### Provided material
----
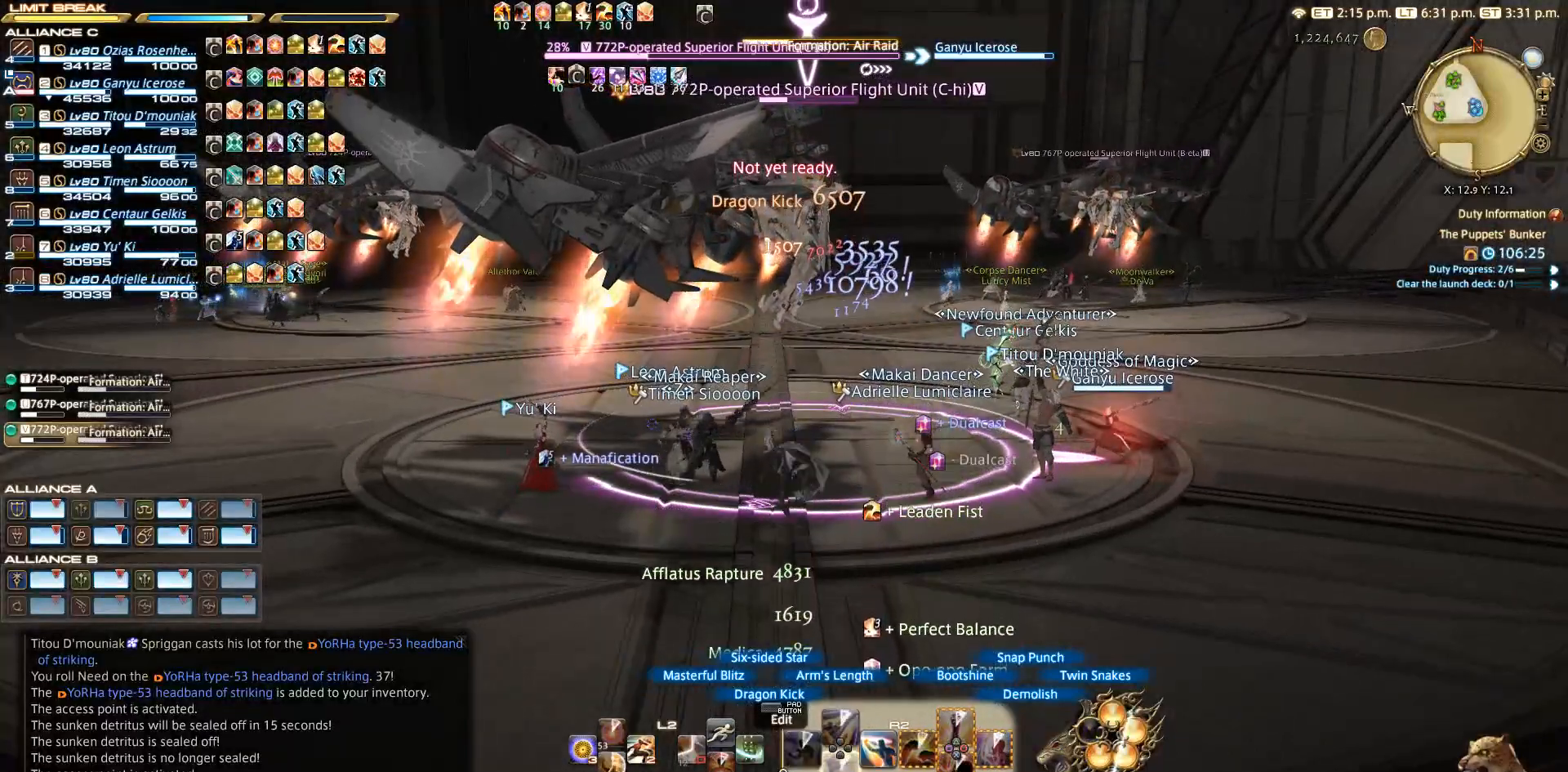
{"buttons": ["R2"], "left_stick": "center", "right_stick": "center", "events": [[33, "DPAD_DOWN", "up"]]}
----
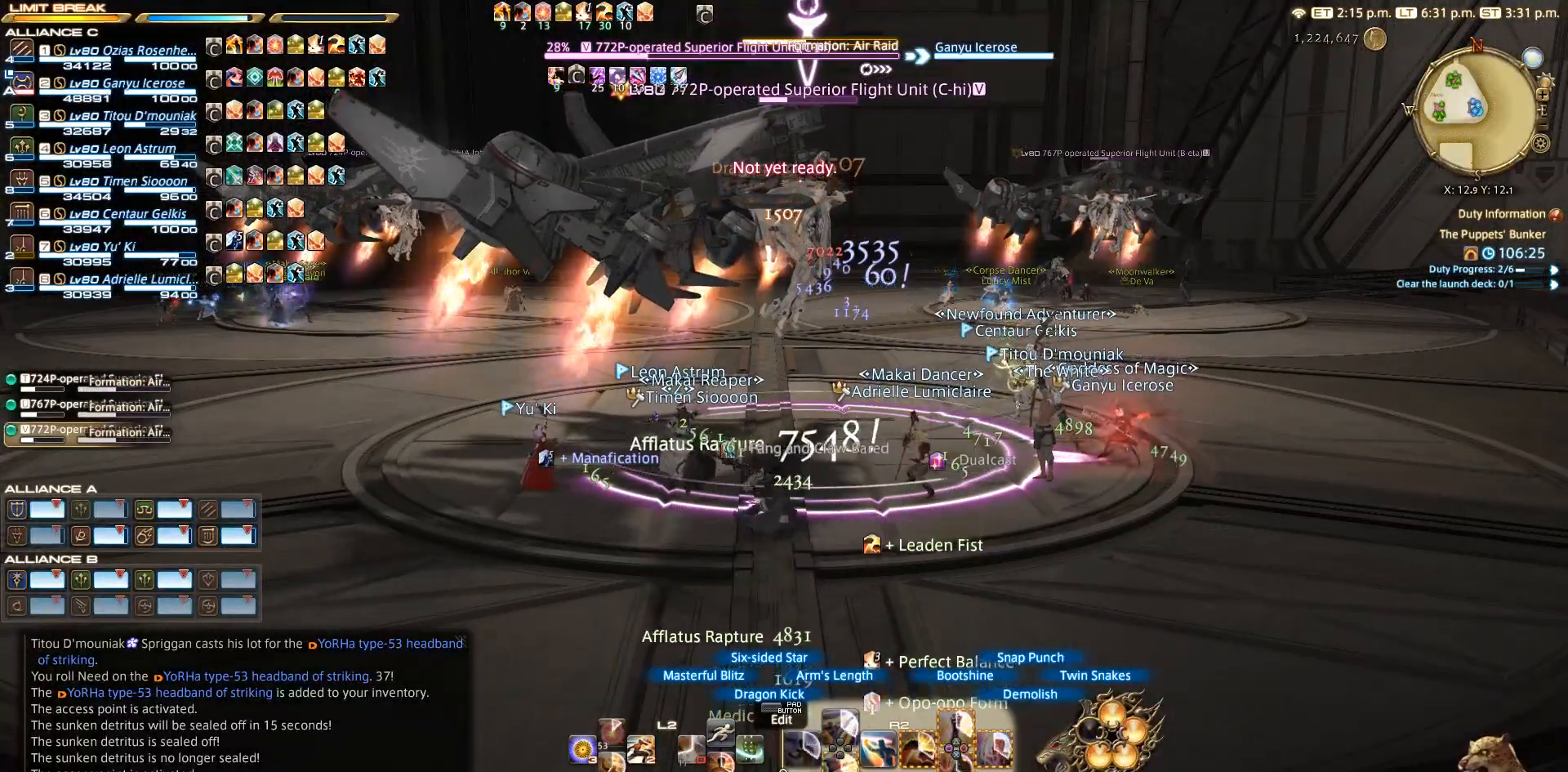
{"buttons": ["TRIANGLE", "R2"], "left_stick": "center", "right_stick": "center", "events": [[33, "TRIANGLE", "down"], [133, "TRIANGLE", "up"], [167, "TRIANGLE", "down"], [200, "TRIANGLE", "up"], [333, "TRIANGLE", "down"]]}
----
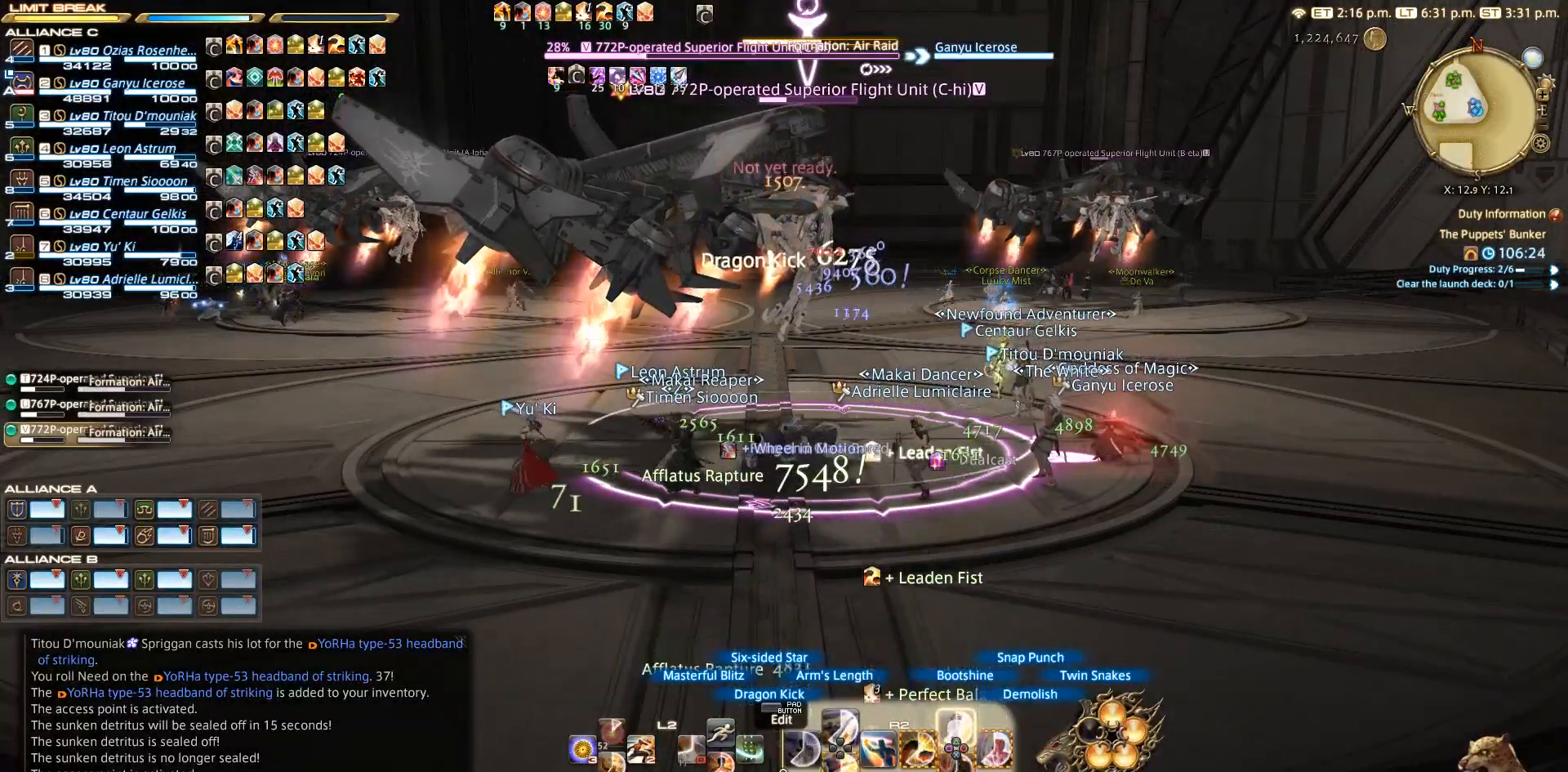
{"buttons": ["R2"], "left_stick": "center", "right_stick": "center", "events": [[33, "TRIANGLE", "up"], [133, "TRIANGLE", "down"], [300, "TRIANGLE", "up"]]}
----
### What to produce
Each line above holding the string "TRIANGLE" counts once; please report the total and nothing more.

### Reply
2